Work task — Write out every record below exactly, leaving the pictures out.

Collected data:
········

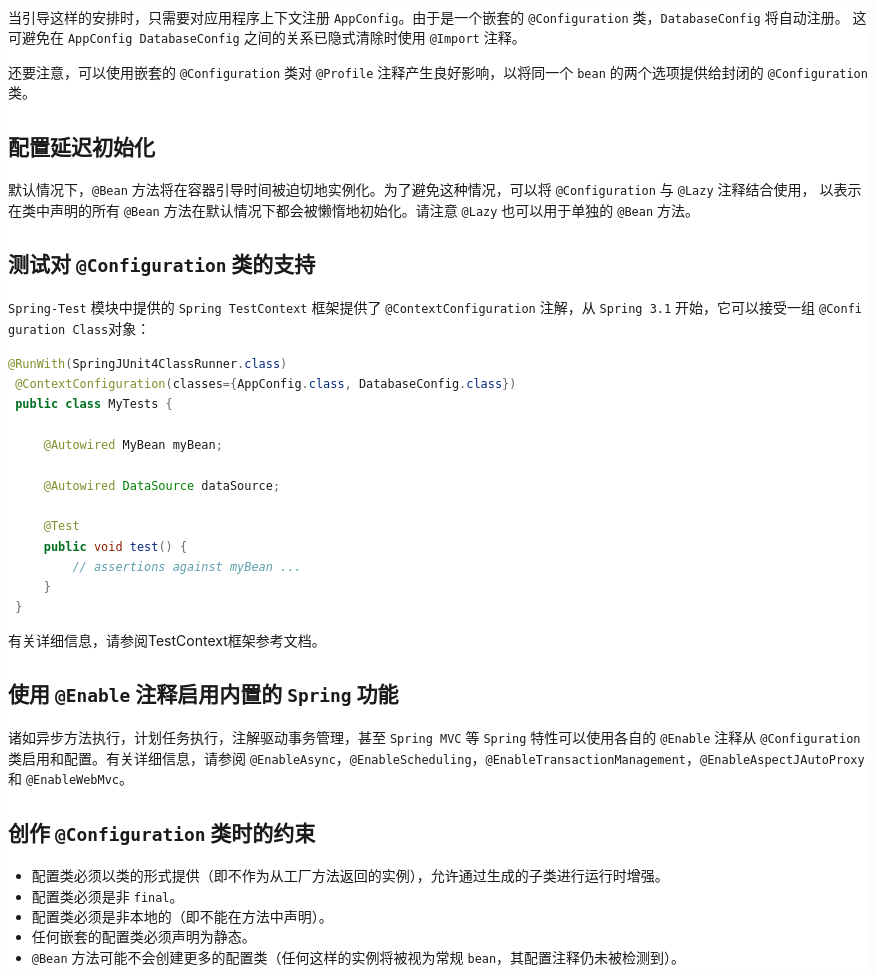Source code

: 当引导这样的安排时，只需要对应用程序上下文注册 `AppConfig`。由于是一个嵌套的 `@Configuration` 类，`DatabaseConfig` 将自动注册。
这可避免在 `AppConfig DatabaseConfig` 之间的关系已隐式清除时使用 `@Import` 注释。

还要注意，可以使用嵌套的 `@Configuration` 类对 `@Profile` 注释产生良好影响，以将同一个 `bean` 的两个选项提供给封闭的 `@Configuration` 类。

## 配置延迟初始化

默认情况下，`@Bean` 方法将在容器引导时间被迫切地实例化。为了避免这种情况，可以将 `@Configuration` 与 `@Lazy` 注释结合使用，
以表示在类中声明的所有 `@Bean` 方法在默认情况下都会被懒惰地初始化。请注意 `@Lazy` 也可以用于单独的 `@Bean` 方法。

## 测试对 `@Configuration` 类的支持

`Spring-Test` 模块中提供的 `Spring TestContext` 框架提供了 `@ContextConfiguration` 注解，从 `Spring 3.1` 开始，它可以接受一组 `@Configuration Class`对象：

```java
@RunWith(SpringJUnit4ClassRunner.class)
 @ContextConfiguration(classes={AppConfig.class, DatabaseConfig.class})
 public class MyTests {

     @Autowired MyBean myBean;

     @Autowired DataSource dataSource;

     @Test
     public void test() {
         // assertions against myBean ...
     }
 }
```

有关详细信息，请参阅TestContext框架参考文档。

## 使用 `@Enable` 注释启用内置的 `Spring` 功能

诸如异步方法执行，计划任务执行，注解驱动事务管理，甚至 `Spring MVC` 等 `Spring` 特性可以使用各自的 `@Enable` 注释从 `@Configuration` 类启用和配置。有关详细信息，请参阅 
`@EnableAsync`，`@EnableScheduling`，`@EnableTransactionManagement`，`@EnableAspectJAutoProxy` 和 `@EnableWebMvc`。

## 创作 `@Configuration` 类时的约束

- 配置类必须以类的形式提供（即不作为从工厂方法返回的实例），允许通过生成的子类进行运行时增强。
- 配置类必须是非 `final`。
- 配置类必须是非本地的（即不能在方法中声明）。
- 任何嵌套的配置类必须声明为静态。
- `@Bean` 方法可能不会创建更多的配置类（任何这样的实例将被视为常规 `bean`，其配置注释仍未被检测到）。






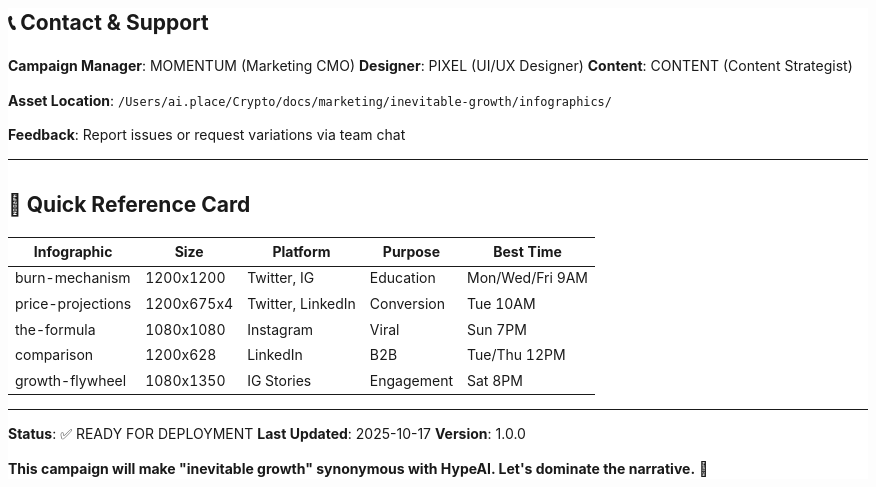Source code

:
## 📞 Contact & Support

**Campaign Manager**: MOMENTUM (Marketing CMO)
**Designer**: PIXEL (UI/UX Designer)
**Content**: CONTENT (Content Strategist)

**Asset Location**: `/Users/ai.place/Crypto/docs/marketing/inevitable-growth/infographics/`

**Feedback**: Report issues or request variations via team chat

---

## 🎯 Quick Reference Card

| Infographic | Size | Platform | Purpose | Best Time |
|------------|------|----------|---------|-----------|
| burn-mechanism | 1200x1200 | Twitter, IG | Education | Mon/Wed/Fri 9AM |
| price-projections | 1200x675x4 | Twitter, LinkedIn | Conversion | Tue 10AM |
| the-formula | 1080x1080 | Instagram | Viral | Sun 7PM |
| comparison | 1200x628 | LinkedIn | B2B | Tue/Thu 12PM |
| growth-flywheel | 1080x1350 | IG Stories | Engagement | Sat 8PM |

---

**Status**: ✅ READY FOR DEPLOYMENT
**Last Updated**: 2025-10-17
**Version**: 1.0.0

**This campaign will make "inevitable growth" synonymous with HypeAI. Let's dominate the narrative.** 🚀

········

Expected output —
Source code

: 当引导这样的安排时，只需要对应用程序上下文注册 `AppConfig`。由于是一个嵌套的 `@Configuration` 类，`DatabaseConfig` 将自动注册。
这可避免在 `AppConfig DatabaseConfig` 之间的关系已隐式清除时使用 `@Import` 注释。

还要注意，可以使用嵌套的 `@Configuration` 类对 `@Profile` 注释产生良好影响，以将同一个 `bean` 的两个选项提供给封闭的 `@Configuration` 类。

## 配置延迟初始化

默认情况下，`@Bean` 方法将在容器引导时间被迫切地实例化。为了避免这种情况，可以将 `@Configuration` 与 `@Lazy` 注释结合使用，
以表示在类中声明的所有 `@Bean` 方法在默认情况下都会被懒惰地初始化。请注意 `@Lazy` 也可以用于单独的 `@Bean` 方法。

## 测试对 `@Configuration` 类的支持

`Spring-Test` 模块中提供的 `Spring TestContext` 框架提供了 `@ContextConfiguration` 注解，从 `Spring 3.1` 开始，它可以接受一组 `@Configuration Class`对象：

```java
@RunWith(SpringJUnit4ClassRunner.class)
 @ContextConfiguration(classes={AppConfig.class, DatabaseConfig.class})
 public class MyTests {

     @Autowired MyBean myBean;

     @Autowired DataSource dataSource;

     @Test
     public void test() {
         // assertions against myBean ...
     }
 }
```

有关详细信息，请参阅TestContext框架参考文档。

## 使用 `@Enable` 注释启用内置的 `Spring` 功能

诸如异步方法执行，计划任务执行，注解驱动事务管理，甚至 `Spring MVC` 等 `Spring` 特性可以使用各自的 `@Enable` 注释从 `@Configuration` 类启用和配置。有关详细信息，请参阅 
`@EnableAsync`，`@EnableScheduling`，`@EnableTransactionManagement`，`@EnableAspectJAutoProxy` 和 `@EnableWebMvc`。

## 创作 `@Configuration` 类时的约束

- 配置类必须以类的形式提供（即不作为从工厂方法返回的实例），允许通过生成的子类进行运行时增强。
- 配置类必须是非 `final`。
- 配置类必须是非本地的（即不能在方法中声明）。
- 任何嵌套的配置类必须声明为静态。
- `@Bean` 方法可能不会创建更多的配置类（任何这样的实例将被视为常规 `bean`，其配置注释仍未被检测到）。






Source code

:
## 📞 Contact & Support

**Campaign Manager**: MOMENTUM (Marketing CMO)
**Designer**: PIXEL (UI/UX Designer)
**Content**: CONTENT (Content Strategist)

**Asset Location**: `/Users/ai.place/Crypto/docs/marketing/inevitable-growth/infographics/`

**Feedback**: Report issues or request variations via team chat

---

## 🎯 Quick Reference Card

| Infographic | Size | Platform | Purpose | Best Time |
|------------|------|----------|---------|-----------|
| burn-mechanism | 1200x1200 | Twitter, IG | Education | Mon/Wed/Fri 9AM |
| price-projections | 1200x675x4 | Twitter, LinkedIn | Conversion | Tue 10AM |
| the-formula | 1080x1080 | Instagram | Viral | Sun 7PM |
| comparison | 1200x628 | LinkedIn | B2B | Tue/Thu 12PM |
| growth-flywheel | 1080x1350 | IG Stories | Engagement | Sat 8PM |

---

**Status**: ✅ READY FOR DEPLOYMENT
**Last Updated**: 2025-10-17
**Version**: 1.0.0

**This campaign will make "inevitable growth" synonymous with HypeAI. Let's dominate the narrative.** 🚀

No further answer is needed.